= TO DO =
Lay out every line of text in the data below as one numbered list, skipping any blank lines. Leave the pictures out of your answer.

= RECORDS SHOWN =
__________

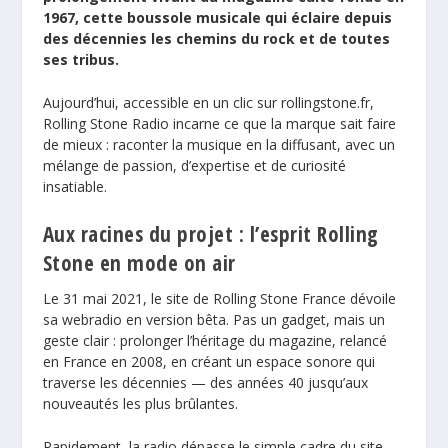
1967, cette boussole musicale qui éclaire depuis
des décennies les chemins du rock et de toutes
ses tribus.
Aujourd’hui, accessible en un clic sur rollingstone.fr,
Rolling Stone Radio incarne ce que la marque sait faire
de mieux : raconter la musique en la diffusant, avec un
mélange de passion, d’expertise et de curiosité
insatiable.
Aux racines du projet : l’esprit Rolling
Stone en mode on air
Le 31 mai 2021, le site de Rolling Stone France dévoile
sa webradio en version bêta. Pas un gadget, mais un
geste clair : prolonger l’héritage du magazine, relancé
en France en 2008, en créant un espace sonore qui
traverse les décennies — des années 40 jusqu’aux
nouveautés les plus brûlantes.
Rapidement, la radio dépasse le simple cadre du site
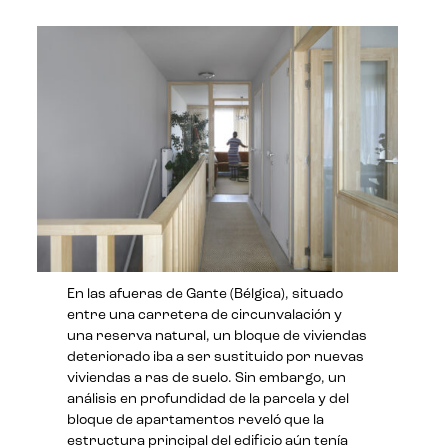
En las afueras de Gante (Bélgica), situado
entre una carretera de circunvalación y
una reserva natural, un bloque de viviendas
deteriorado iba a ser sustituido por nuevas
viviendas a ras de suelo. Sin embargo, un
análisis en profundidad de la parcela y del
bloque de apartamentos reveló que la
estructura principal del edificio aún tenía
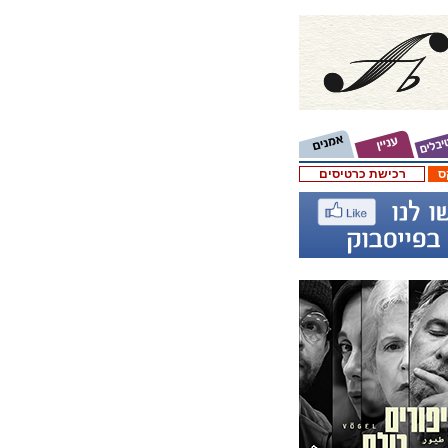
ס
רכישת כרטיסים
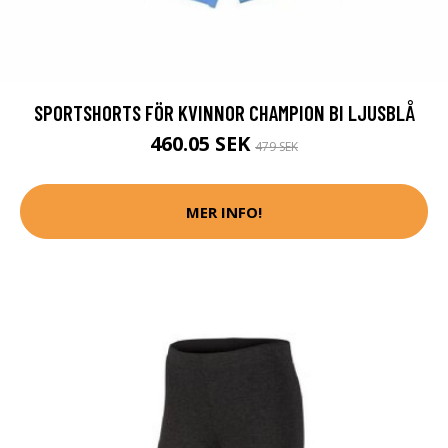
SPORTSHORTS FÖR KVINNOR CHAMPION BI LJUSBLÅ
460.05 SEK
479 SEK
MER INFO!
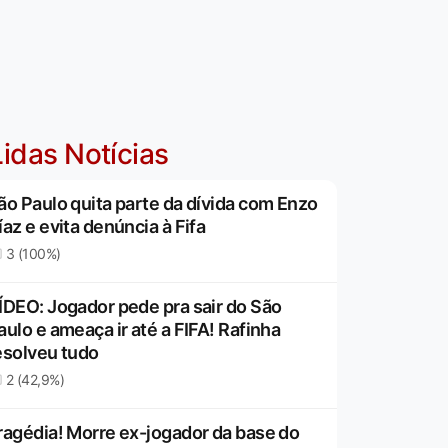
idas Notícias
ão Paulo quita parte da dívida com Enzo
íaz e evita denúncia à Fifa
3 (100%)
ÍDEO: Jogador pede pra sair do São
aulo e ameaça ir até a FIFA! Rafinha
esolveu tudo
2 (42,9%)
ragédia! Morre ex-jogador da base do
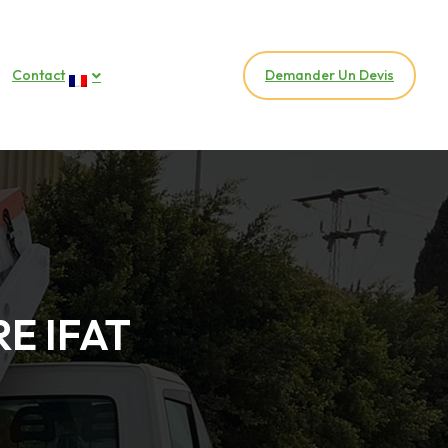
Contact
Demander Un Devis
E IFAT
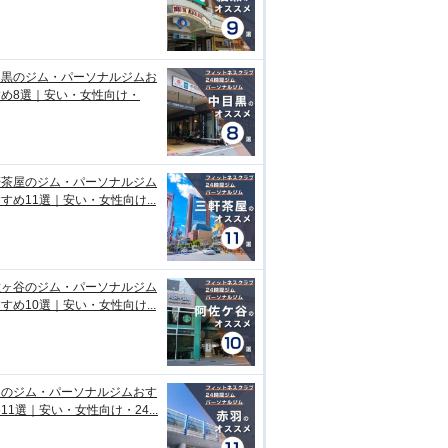
目黒のジム・パーソナルジムお
すめ8選｜安い・女性向け・
軒茶屋のジム・パーソナルジム
すめ11選｜安い・女性向け...
佐ヶ谷のジム・パーソナルジム
すめ10選｜安い・女性向け...
羽のジム・パーソナルジムおす
11選｜安い・女性向け・24...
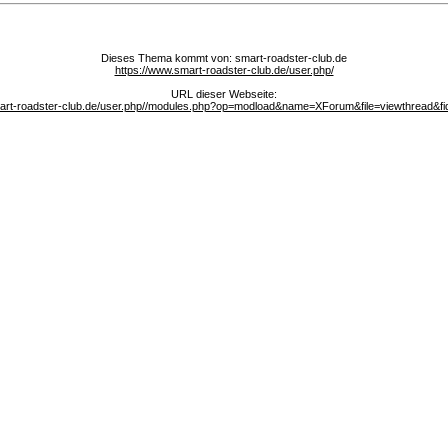
Dieses Thema kommt von: smart-roadster-club.de
https://www.smart-roadster-club.de/user.php/
URL dieser Webseite:
mart-roadster-club.de/user.php//modules.php?op=modload&name=XForum&file=viewthread&fi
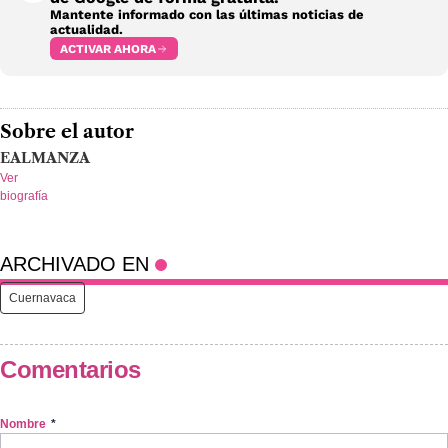
Mantente informado con las últimas noticias de
actualidad.
ACTIVAR AHORA
Sobre el autor
EALMANZA
Ver
biografía
ARCHIVADO EN
Cuernavaca
Comentarios
Nombre
*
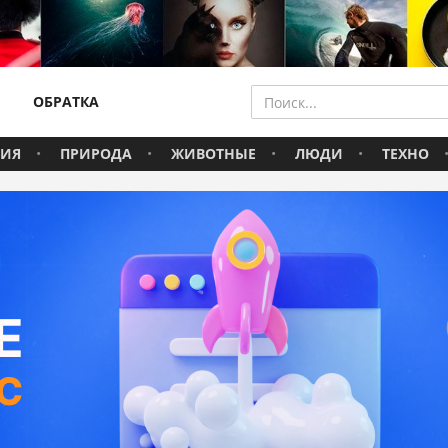
ОБРАТКА
ВИЯ
ПРИРОДА
ЖИВОТНЫЕ
ЛЮДИ
ТЕХНО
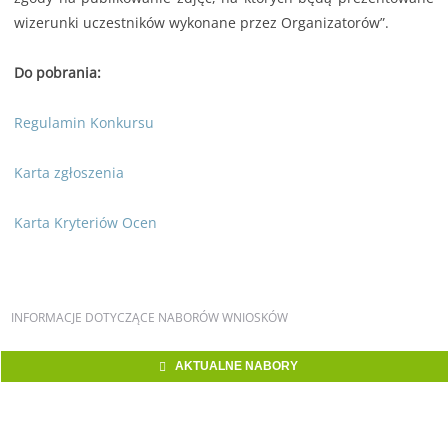
wizerunki uczestników wykonane przez Organizatorów”.
Do pobrania:
Regulamin Konkursu
Karta zgłoszenia
Karta Kryteriów Ocen
INFORMACJE
DOTYCZĄCE NABORÓW WNIOSKÓW
AKTUALNE NABORY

__________

= REPLY TO THE EXERCISE =
1. 1967, cette boussole musicale qui éclaire depuis
2. des décennies les chemins du rock et de toutes
3. ses tribus.
4. Aujourd’hui, accessible en un clic sur rollingstone.fr,
5. Rolling Stone Radio incarne ce que la marque sait faire
6. de mieux : raconter la musique en la diffusant, avec un
7. mélange de passion, d’expertise et de curiosité
8. insatiable.
9. Aux racines du projet : l’esprit Rolling
10. Stone en mode on air
11. Le 31 mai 2021, le site de Rolling Stone France dévoile
12. sa webradio en version bêta. Pas un gadget, mais un
13. geste clair : prolonger l’héritage du magazine, relancé
14. en France en 2008, en créant un espace sonore qui
15. traverse les décennies — des années 40 jusqu’aux
16. nouveautés les plus brûlantes.
17. Rapidement, la radio dépasse le simple cadre du site
18. En las afueras de Gante (Bélgica), situado
19. entre una carretera de circunvalación y
20. una reserva natural, un bloque de viviendas
21. deteriorado iba a ser sustituido por nuevas
22. viviendas a ras de suelo. Sin embargo, un
23. análisis en profundidad de la parcela y del
24. bloque de apartamentos reveló que la
25. estructura principal del edificio aún tenía
26. ס
27. רכישת כרטיסים
28. SPORTSHORTS FÖR KVINNOR CHAMPION BI LJUSBLÅ
29. 460.05 SEK
30. 479 SEK
31. MER INFO!
32. idas Notícias
33. ão Paulo quita parte da dívida com Enzo
34. íaz e evita denúncia à Fifa
35. 3 (100%)
36. ÍDEO: Jogador pede pra sair do São
37. aulo e ameaça ir até a FIFA! Rafinha
38. esolveu tudo
39. 2 (42,9%)
40. ragédia! Morre ex-jogador da base do
41. Contact
42. Demander Un Devis
43. E IFAT
44. 目黒のジム・パーソナルジムお
45. すめ8選｜安い・女性向け・
46. 軒茶屋のジム・パーソナルジム
47. すめ11選｜安い・女性向け...
48. 佐ヶ谷のジム・パーソナルジム
49. すめ10選｜安い・女性向け...
50. 羽のジム・パーソナルジムおす
51. 11選｜安い・女性向け・24...
52. Dieses Thema kommt von: smart-roadster-club.de
53. https://www.smart-roadster-club.de/user.php/
54. URL dieser Webseite:
55. mart-roadster-club.de/user.php//modules.php?op=modload&name=XForum&file=viewthread&fi
56. Mantente informado con las últimas noticias de
57. actualidad.
58. ACTIVAR AHORA
59. Sobre el autor
60. EALMANZA
61. Ver
62. biografía
63. ARCHIVADO EN
64. Cuernavaca
65. Comentarios
66. Nombre
67. *
68. ОБРАТКА
69. ВИЯ
70. ПРИРОДА
71. ЖИВОТНЫЕ
72. ЛЮДИ
73. ТЕХНО
74. wizerunki uczestników wykonane przez Organizatorów”.
75. Do pobrania:
76. Regulamin Konkursu
77. Karta zgłoszenia
78. Karta Kryteriów Ocen
79. INFORMACJE
80. DOTYCZĄCE NABORÓW WNIOSKÓW
81. AKTUALNE NABORY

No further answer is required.